Ich wollte davon gar nichts hören, auch weil ich wusste, dass Cleo recht hatte. Meine Schwester glaubt noch heute, dass die beiden hiesigen Fußballvereine München-Glockbach und Bayern-Leberkäsen heißen. Einmal kam sie während eines haarsträubenden Spiels gegen Real herein und fragte, wie viel es stünde.
„Eins zu eins“, antwortete ich schweißgebadet.
„Für wen?“, fragte sie und ich sah mich gezwungen, den Türstopper nach ihr zu schmeißen.
„Was verschafft mir denn die Ehre?“, fragte ich Cleo.
Das ist ein ziemlich cooler Satz, der ungefähr so viel bedeutet wie: Was willst du hier, hast du kein Zuhause?

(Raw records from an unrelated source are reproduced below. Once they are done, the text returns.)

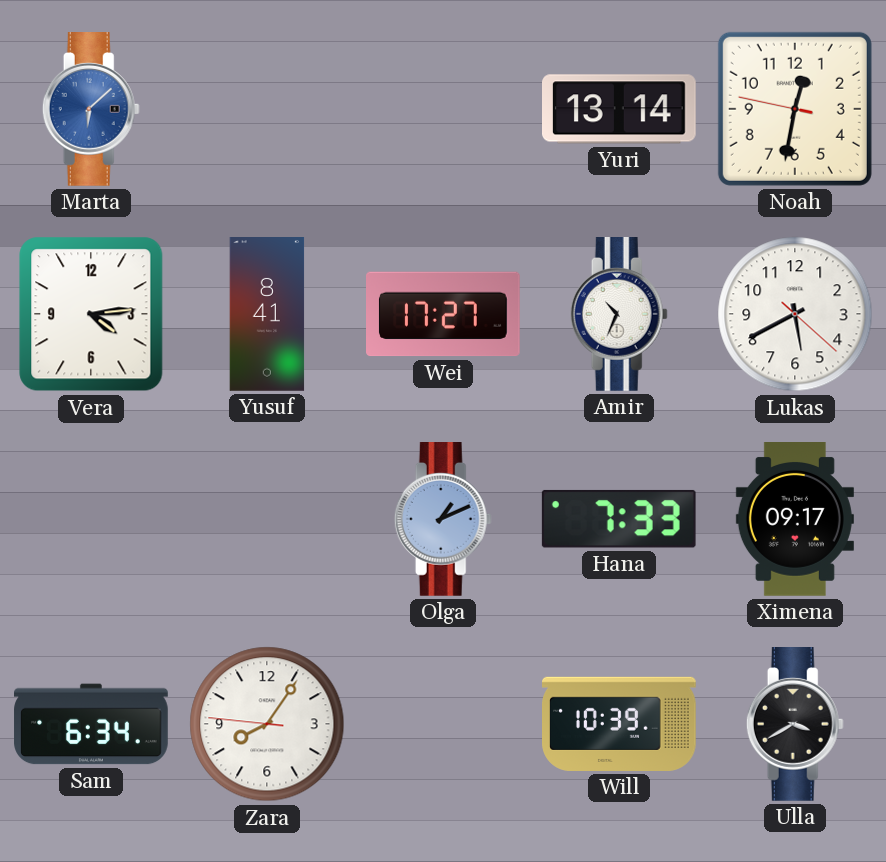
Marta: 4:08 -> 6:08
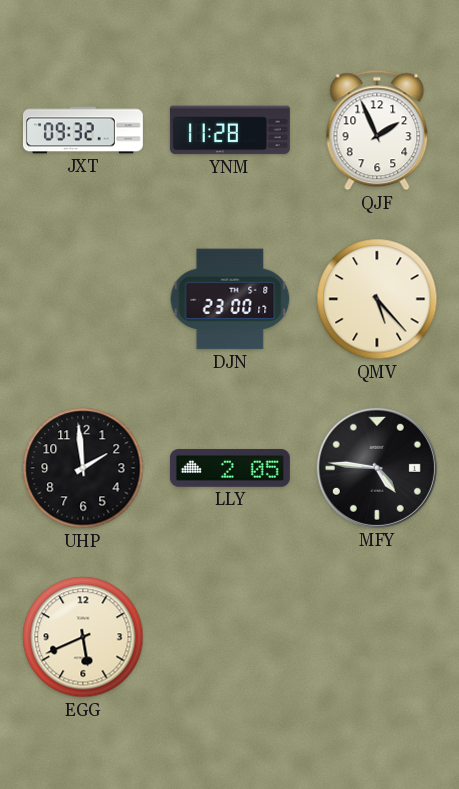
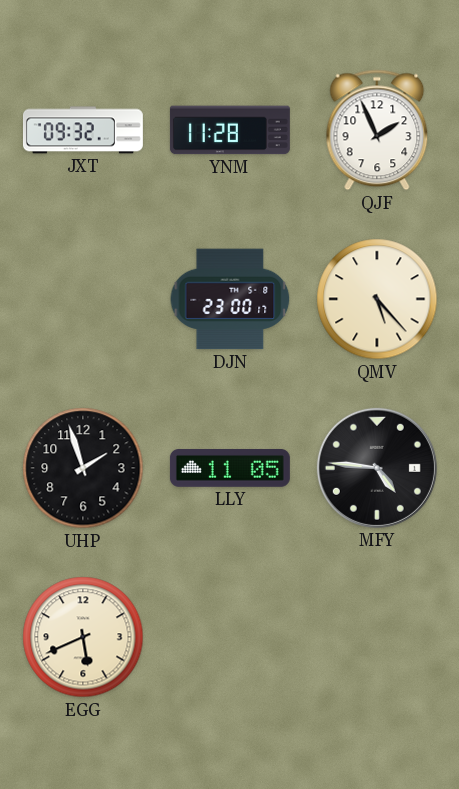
UHP: 1:59 -> 1:57
LLY: 2:05 -> 11:05
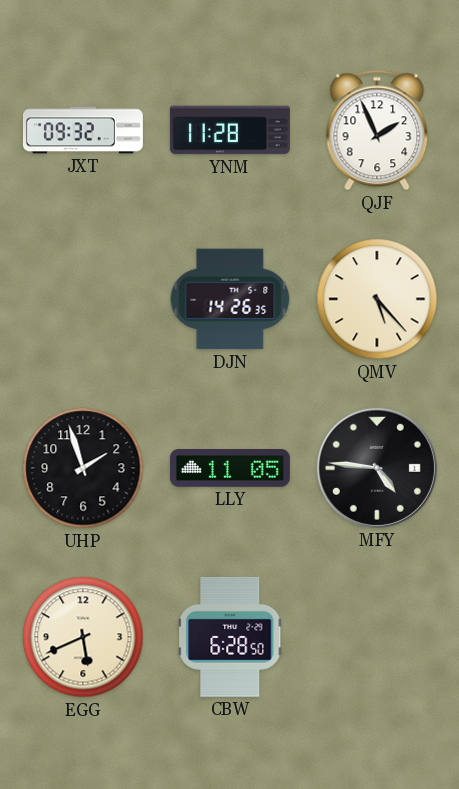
DJN: 23:00 -> 14:26
CBW: none -> 6:28
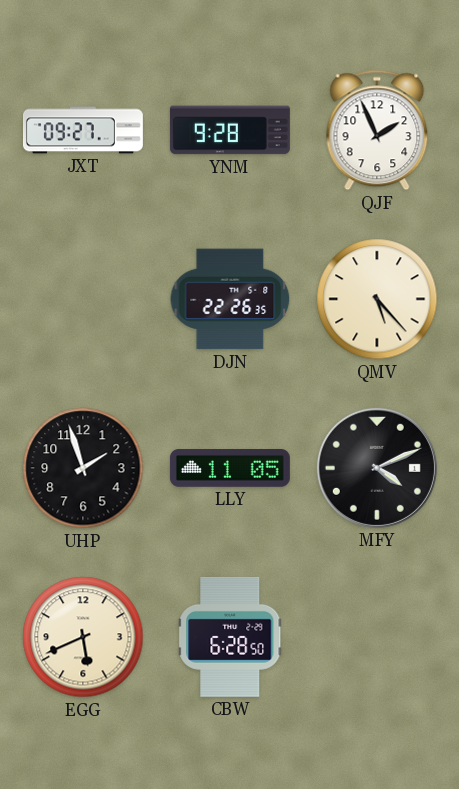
JXT: 09:32 -> 09:27
YNM: 11:28 -> 9:28
DJN: 14:26 -> 22:26
MFY: 4:46 -> 4:11
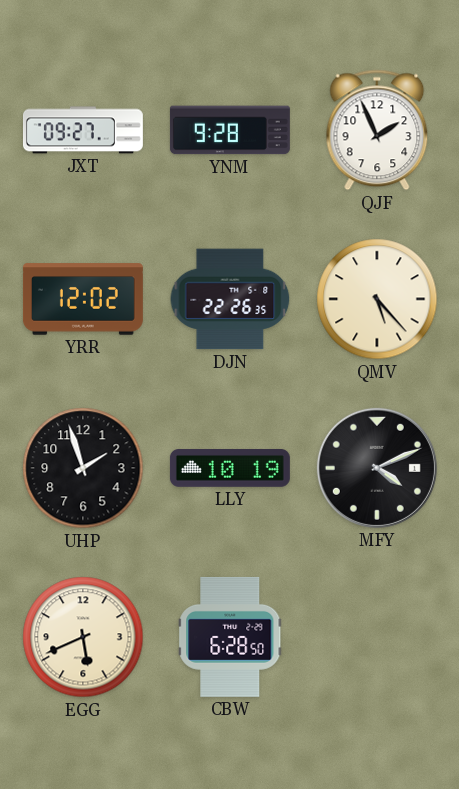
YRR: none -> 12:02
LLY: 11:05 -> 10:19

„Ach, ich wollte dir nur offiziell mitteilen,“ sagte Cleo, „dass mich dein Verhalten gestern mehr als enttäuscht hat. Ich erwarte von dir deshalb eine Entschuldigung.“
„Eine Entschuldigung?!“, rief ich.
„Erst dann werde ich wieder mit dir reden“, gab Cleo zur Antwort. „Und das war jetzt mein letztes Wort zu dir. Also das dir jetzt. Beziehungsweise das jetzt jetzt. Jjjjjetzt.“
„Du spinnst ja komplett! Wer hat mir denn den Irg auf den Leib gehetzt?“, rief ich.
Keine Antwort.
„Und wer hat den Jean-Klo eingestellt?“
Keine Antwort.
„Und wer hat mich als Mitbegründer der Detektei rausgeworfen?“
Nichts.
„Weißt du was? Dann red’ halt in Zukunft nimmer mit mir. Ist mir auch viel lieber.“
Cleo machte einige Anzeichen mit dem Kopf und stieß hinter seinen verschlossenen Lippen verschiedene Laute aus.
„Wie bitte?“, fragte ich.
Cleo nahm einen Zettel und einen Stift zur Hand und stellte schreibend die Frage, ob er zum gemeinsamen Computerspielen hereinkommen dürfe, da müsste man sich auch gar nicht unterhalten.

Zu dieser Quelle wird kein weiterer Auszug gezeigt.